A full cabinet resolution taken Tuesday is that Statutory Instrument 122 of 2017- Control of Goods (Open General Import Licence) will be temporarily repealed until the situation normalises.
“Cabinet notes with concern that the basic commodities continued to be in short supply despite increased production by suppliers‚ thereby reflecting persistent panic and speculative buying‚” reads the resolution.
Information minister Monica Mutsvangwa confirmed the development at a press conference in the capital Tuesday.
“The Minister of Industry and Commerce temporarily amend Statutory Instrument 122 of 2017 to allow both companies and individuals with offshore funds and free funds to import specified basic commodities currently in short supply,” she said.
“This is going to be done pending to return to normalcy in buying patterns of the public and adequate restocking and manufactures.”
Finance minister Mthuli Ncube suspension of the ban would help improve the availability of basic commodities.

Finance minister Prof Mthuli Ncube
He explained; “All we are doing is increasing supply of commodities and allowing those with offshore funds and free funds to buy whatever they want to buy and bring it in. What’s wrong with that”
“It’s not the first time we are doing it; we did in 2009 when we were coming from a hyper-inflation era and we learnt some lessons, but it is also basic economics.”
Responding to questions, he added; “We don’t have to know at what rate you get your money or dollar; it’s not our business.
“What is our business is to make sure that you have food on the table and (whether) you bought it from South Africa we will not stop you from bringing it in (even if it’s) at a lower price than you would have gotten it here.”
The ban was introduced in 2016 to help local manufacturing recover after more than a decade of contraction.
Products such as cement‚ bottled water‚ animal oils‚ body creams‚ cheese‚ cereals‚ ice cream‚ wheat flour and cooking oil‚ to mention a few‚ can now be brought into the country by individuals.

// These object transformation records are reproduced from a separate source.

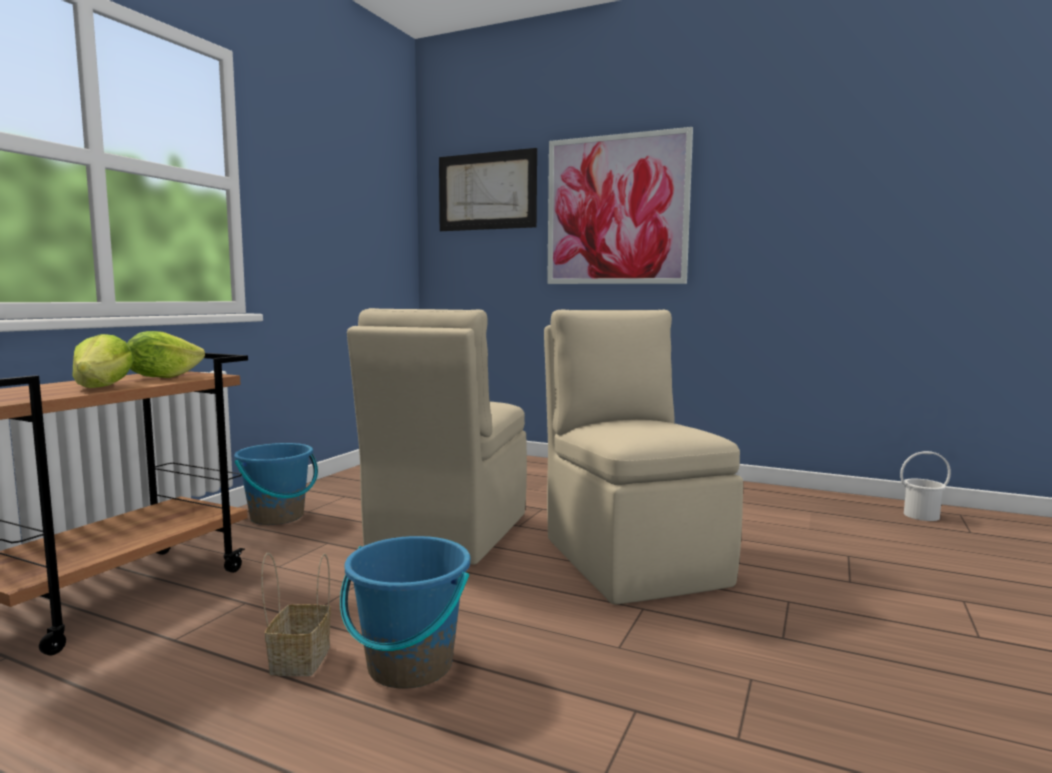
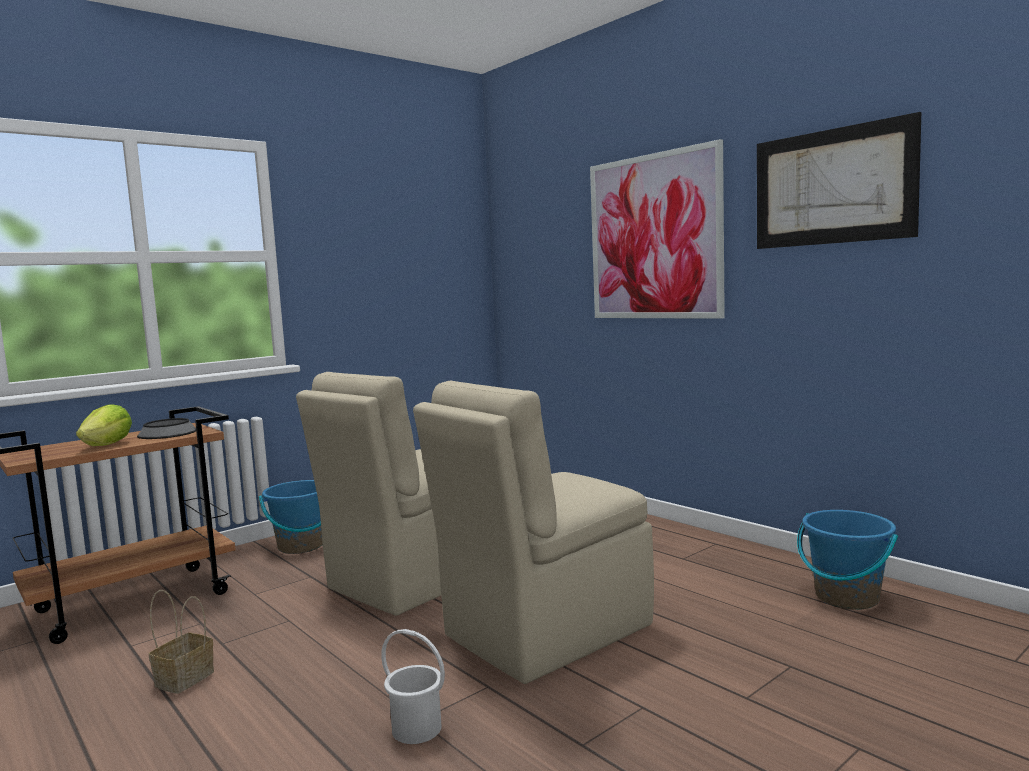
camera: 25 degrees right, 0 degrees up
lettuce [127,331,205,378] -> bowl [137,418,196,439]
blue bucket [340,536,471,689] -> blue bucket moved to [797,510,898,610]
picture [439,148,537,231] -> picture moved to [757,112,921,249]
beige chair [544,310,743,604] -> beige chair turned 135 degrees counterclockwise [413,381,654,684]
white bucket [900,451,951,521] -> white bucket moved to [381,629,445,744]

However‚ government’s biggest challenge‚ fuel‚ is not on the list. Only five companies have the right to import fuel in Zimbabwe.
In recent weeks there has been a shortage of particularly cooking oil which normally retails for $3.35 (bond notes) for two litres but has been surfacing on the black market for $15 (bond notes) or an equivalent of US$4 in either South African rand or Botswana pula.
Most products on the grocery list were found in supermarkets such as Pick n Pay‚ which commands a majority share of the grocery retail industry. As such‚ allowing people to import privately‚ government said‚ means that price hikes will not be justifiable.
But local manufactures feel the move will affect them negatively since the instrument was put in place to protect local industries.
“It will create more pressure on the parallel markets and ‘street rates’ will hit 10 on the back of increased demand to satisfy new import lines‚” Busisa Moyo from United Refineries‚ a cooking oil manufacturing company‚ said.
The ruling Zanu PF party’s youth league claims the shortages that triggered the government’s decision were caused by “economic saboteurs and forex hoarders”.